Après l’arrêt de HiAnime, les détenteurs de droits recrutent le public pour exposer le piratage

Suite à la récente fermeture de HiAnime, l’écosystème du streaming piraté semble destiné à subir des changements majeurs alors que de nouvelles initiatives visant à impliquer directement le public dans la traque de réseaux illégaux similaires ont émergé.
La société tchèque anti-piratage Warezio a lancé une plateforme, Online Hunter, invitant le public à trouver et signaler des liens vers du contenu piraté. Selon TorrentFreak, cette plateforme permet aux internautes ordinaires d’agir en tant que chasseurs de piraterie en signalant des liens illégaux vers des films, séries ou événements en direct sur divers réseaux sociaux, dont X (anciennement Twitter), Discord, Facebook, Instagram, Reddit, TikTok, YouTube et Telegram.
« L’objectif principal est de démasquer les groupes de piraterie, en particulier ceux qui opèrent sur des plateformes comme Discord, et qui sont autrement extrêmement difficiles à détecter. Comme beaucoup de ces communautés sont privées et restreintes à des cercles plus petits, une détection manuelle est quasi impossible », a déclaré Martin Šteso de l’organisation de MMA Oktagon MMA, actuellement le seul partenaire nommé d’Online Hunter.
La société anti-piratage ‘Online Hunter’ fait appel aux internautes pour supprimer du contenu illégal

Actuellement, Online Hunter opère principalement en Europe de l’Est et centrale, avec une expansion prévue vers l’Europe de l’Ouest prochainement.

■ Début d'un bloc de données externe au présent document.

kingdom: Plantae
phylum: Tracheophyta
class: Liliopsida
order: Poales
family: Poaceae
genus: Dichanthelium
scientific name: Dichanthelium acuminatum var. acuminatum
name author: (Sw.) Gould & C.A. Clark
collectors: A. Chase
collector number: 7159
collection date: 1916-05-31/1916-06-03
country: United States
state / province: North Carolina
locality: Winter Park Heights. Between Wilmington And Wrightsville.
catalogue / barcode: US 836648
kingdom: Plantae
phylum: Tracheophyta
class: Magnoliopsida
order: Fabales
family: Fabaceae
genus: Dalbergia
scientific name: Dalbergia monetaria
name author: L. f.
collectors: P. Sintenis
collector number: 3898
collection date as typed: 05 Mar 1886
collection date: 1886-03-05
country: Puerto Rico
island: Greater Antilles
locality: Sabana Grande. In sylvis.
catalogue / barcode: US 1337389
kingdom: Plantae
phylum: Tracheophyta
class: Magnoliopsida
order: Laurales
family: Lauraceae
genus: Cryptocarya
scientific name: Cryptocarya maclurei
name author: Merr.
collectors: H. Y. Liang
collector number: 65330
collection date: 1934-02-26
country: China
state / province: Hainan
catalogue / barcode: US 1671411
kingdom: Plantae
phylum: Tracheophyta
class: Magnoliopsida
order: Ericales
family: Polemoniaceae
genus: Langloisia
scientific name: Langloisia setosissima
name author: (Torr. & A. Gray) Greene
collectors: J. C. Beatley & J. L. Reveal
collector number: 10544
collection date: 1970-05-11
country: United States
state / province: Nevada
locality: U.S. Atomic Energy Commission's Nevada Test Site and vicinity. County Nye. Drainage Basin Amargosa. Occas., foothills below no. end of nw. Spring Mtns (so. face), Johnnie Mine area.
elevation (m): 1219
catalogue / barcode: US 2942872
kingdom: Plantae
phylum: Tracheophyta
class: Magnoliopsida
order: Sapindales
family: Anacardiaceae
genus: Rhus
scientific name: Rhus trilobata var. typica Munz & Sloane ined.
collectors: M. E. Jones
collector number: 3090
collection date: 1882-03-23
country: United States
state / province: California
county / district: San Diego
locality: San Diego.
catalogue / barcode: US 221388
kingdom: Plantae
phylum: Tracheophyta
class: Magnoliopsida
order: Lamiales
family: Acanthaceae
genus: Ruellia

Cette approche participative offre une nouvelle voie potentielle pour les ayants droit de l’anime et du manga japonais, qui cherchent en permanence des méthodes efficaces pour lutter contre le piratage, un fléau qui saigne l’industrie à blanc.
Malgré la fermeture récente de HiAnime, un message sur le serveur Discord officiel du site indiquait que le site serait bientôt de retour. Une tendance courante pour les sites de piratage, dont beaucoup se contentent de passer par un processus de rebranding avant de revenir sur le marché. Même avec des mesures comme le blocage dynamique mises en place, les entreprises d’anime et de manga restent souvent à la traîne face aux diffuseurs illégaux, jouant constamment un jeu de rattrapage. C’est pourquoi les ayants droit pourraient voir un avantage à recruter le public.
Les utilisateurs promettent des récompenses Netflix et HBO pour dénoncer les sites de piratage

Le portail Online Hunter incite ses utilisateurs en attribuant plus de points pour les nouveaux liens de streaming illégaux découverts, tandis que les contenus déjà signalés rapportent moins de points. Avec un nombre suffisant de points validés, les utilisateurs peuvent acheter des bons pour des services de streaming légaux comme Netflix, HBO Max et Oktagon MMA. Non seulement ce modèle promeut les sources de visionnage officielles, mais il augmente aussi les chances de découvrir des réseaux de piratage fermés et inconnus.
Bien que l’idée de recourir à la participation collective pour renforcer la lutte anti-piratage puisse séduire les ayants droit, il reste à voir si les fans d’anime et de manga adhéreront à un modèle qui les incite à renoncer volontairement à leurs moyens de consommer du contenu de manière illégale. Les raisons du piratage varient largement parmi les utilisateurs, avec des préoccupations majeures telles que l’indisponibilité légale de certains contenus dans certaines régions en raison de droits de diffusion très fragmentés.
De plus, les politiques controversées des entreprises et les dégradations de service ont de plus en plus éloigné la base d’utilisateurs des principales plateformes légales. Les récentes critiques envers Crunchyroll ont mis en lumière les frustrations des utilisateurs concernant des problèmes tels que l’utilisation rapportée de l’IA pour les sous-titres, la suppression des commentaires sur l’ensemble du site et l’arrêt des initiatives communautaires comme le programme de prêt de bibliothèque.
Néanmoins, avec les efforts des sociétés anti-piratage pour accroître la coopération des utilisateurs, l’écosystème global du piratage est indéniablement sur le point de changer.